* Exercise brief *
Although the material holds pictures, none belong in the copy; transcribe exactly, and only, the lines from the one with "Creative Com" through the end.
====
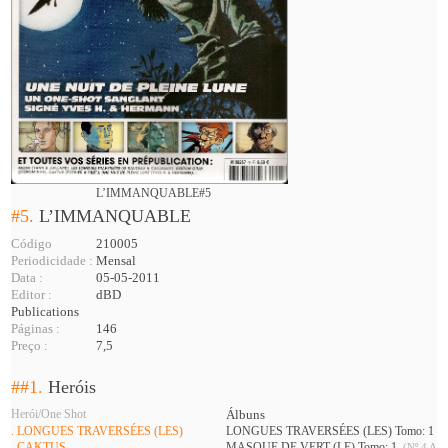
L’IMMANQUABLE#5
#5.
L’IMMANQUABLE
Código
210005
Periodicidade :
Mensal
Data :
05-05-2011
Editor :
dBD
Publications
Páginas :
146
Preço :
7,5
##1.
Heróis
Herói/One Shot
Álbuns
. LONGUES TRAVERSÉES (LES)
LONGUES TRAVERSÉES (LES) Tomo: 1
(N
. CAKTUS
MASQUE DE VERT (LE) Tomo: 1
(Nº 4 A 5 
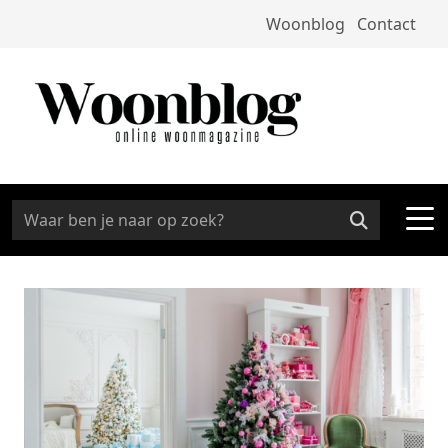
Woonblog
Contact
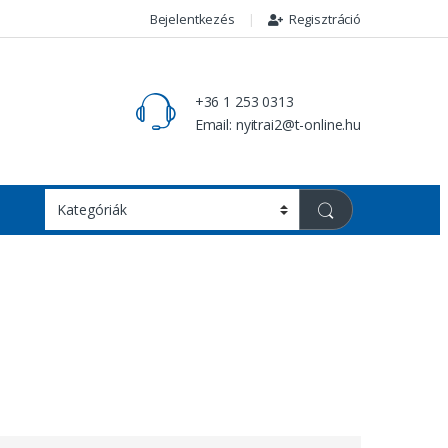
Bejelentkezés
Regisztráció
+36 1 253 0313
Email: nyitrai2@t-online.hu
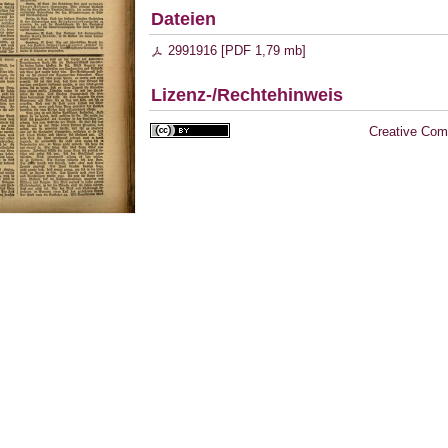
Dateien
2991916 [
PDF
1,79 mb
]
Lizenz-/Rechtehinweis
Creative Com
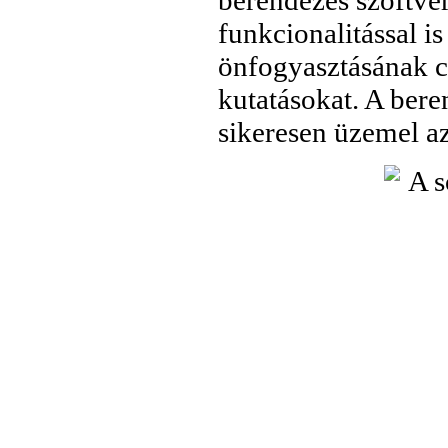
berendezés szoftver
funkcionalitással i
önfogyasztásának c
kutatásokat. A bere
sikeresen üzemel a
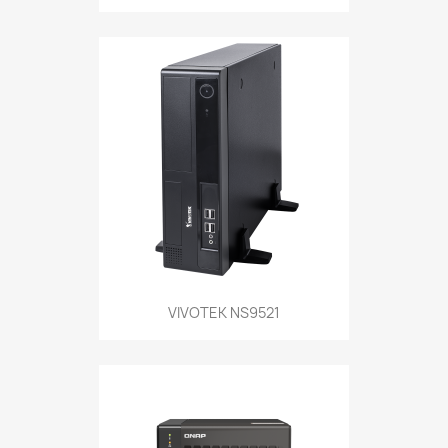
VIVOTEK NS9521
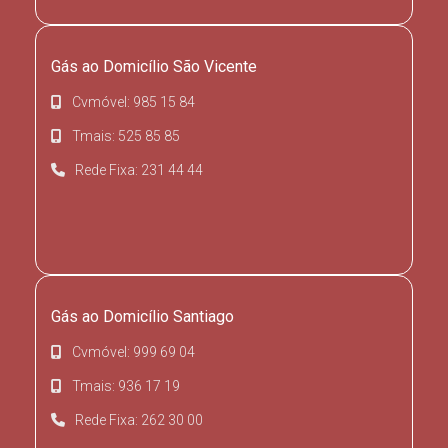
Gás ao Domicílio São Vicente
Cvmóvel: 985 15 84
Tmais: 525 85 85
Rede Fixa: 231 44 44
Gás ao Domicílio Santiago
Cvmóvel: 999 69 04
Tmais: 936 17 19
Rede Fixa: 262 30 00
====
* Answer to the exercise *
Creative Com
berendezés szoftver
funkcionalitással i
önfogyasztásának c
kutatásokat. A bere
sikeresen üzemel a
VIVOTEK NS9521
Gás ao Domicílio São Vicente
Cvmóvel: 985 15 84
Tmais: 525 85 85
Rede Fixa: 231 44 44
Gás ao Domicílio Santiago
Cvmóvel: 999 69 04
Tmais: 936 17 19
Rede Fixa: 262 30 00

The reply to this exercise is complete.